While the protesters were gathered around the Rock on Farm Lane, they were encouraged to write messages to members of the MSU administration and others who have enabled Nassar to sexually abuse women and girls for 20 years.
Trustee Brian Breslin, the Board of Trustees, John and Kathryn Geddert, trustee Mitch Lyons and trustee Joel Ferguson were some of the names that appeared on the letters.
According to the “Postcards to Enablers” website, the letters, which were initially at the Women’s March Michigan, are meant to "speak to the anger, frustration, and sadness that many are experiencing because of the actions by MSU employees, MSU's leaders, and others” while also reflecting the sentiment that change is possible.
The website includes a gallery of some of the letters that were left on the table to be mailed out to their respective addresses.
“I was taken back with your comments in support of former President Simon,” one letter addressed to trustee Joel Ferguson read. “I couldn’t believe that someone in your position could speak so openly, carelessly, and irresponsibly. Your insensitivity was a complete embarrassment on our university. I hope you feel shameful. Us students are ashamed.”

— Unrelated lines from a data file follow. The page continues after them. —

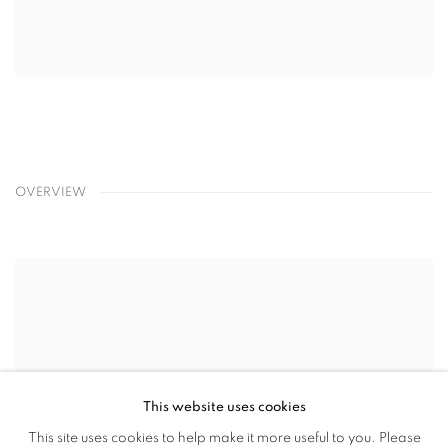
OVERVIEW
This website uses cookies
This site uses cookies to help make it more useful to you. Please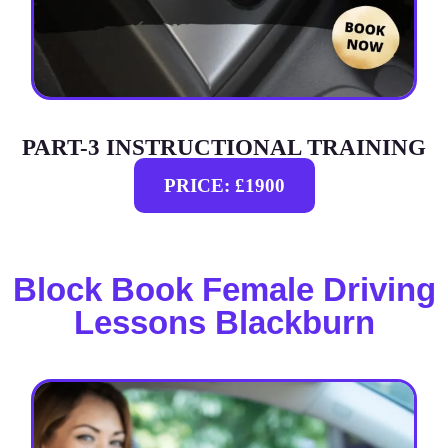
PART-3 INSTRUCTIONAL TRAINING
PRICE: £1900
Block Book Female Driving
Lessons Blackburn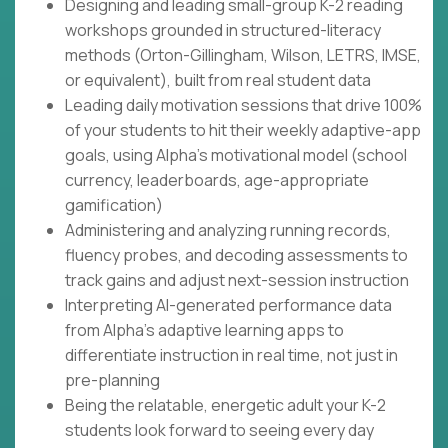
Designing and leading small-group K-2 reading
workshops grounded in structured-literacy
methods (Orton-Gillingham, Wilson, LETRS, IMSE,
or equivalent), built from real student data
Leading daily motivation sessions that drive 100%
of your students to hit their weekly adaptive-app
goals, using Alpha's motivational model (school
currency, leaderboards, age-appropriate
gamification)
Administering and analyzing running records,
fluency probes, and decoding assessments to
track gains and adjust next-session instruction
Interpreting AI-generated performance data
from Alpha's adaptive learning apps to
differentiate instruction in real time, not just in
pre-planning
Being the relatable, energetic adult your K-2
students look forward to seeing every day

Karen Hoene was a volunteer at the postcard tent during the Women’s March in Lansing on Jan. 21. There, she encouraged attendees to fill out postcards to send to a list of addresses.
There were three different postcard designs, and it wasn’t long before Hoene began noticing how many attendees were intrigued with the postcards that pictured, overlaid with a Martin Luther King Jr. quote.
“It just generated so much conversation and I found that so many people were just really, really interested in taking these postcards and sending them off,” she said.
Although sending these postcards to Nassar enablers was not the initial intention, Hoene soon realized that many of the people who approached the tent had some sort of link to the Nassar case.
“By sitting at that table and talking to people, it was amazing to me how — and horrifying, really — how many people that came up to me had some sort of connection,” she said.
Leading up to the March for Survivors and Change at MSU after former MSU president Lou Anna K. Simon’s resignation, Hoene and one of her friends had the idea to supply the same postcards from the Women’s March to the student event.
“We decided to print address labels of all of the people that we could think of that people might want to address their comments to,” she said.
Hoene said there were roughly 475 letters filled out by attendees of the March for Survivors and Change at MSU.
“I believe that the university is represented by the students and the community, not by the leadership, in this case,” Hoene said. “I think that how our university responds to this (protests and direct letters) is going to be absolutely crucial in what happens next.”
Hoene said she and other organizers hope to continue utilizing postcards like these to not only give students a voice and an opportunity to express their anger and thoughts, but to also thank survivors who came forward to tell their stories.
“I know that people email and make phone calls, but as something so visual, like a postcard arriving in the mail, I just think that it’s really, really powerful and I think it speaks volumes,” she said.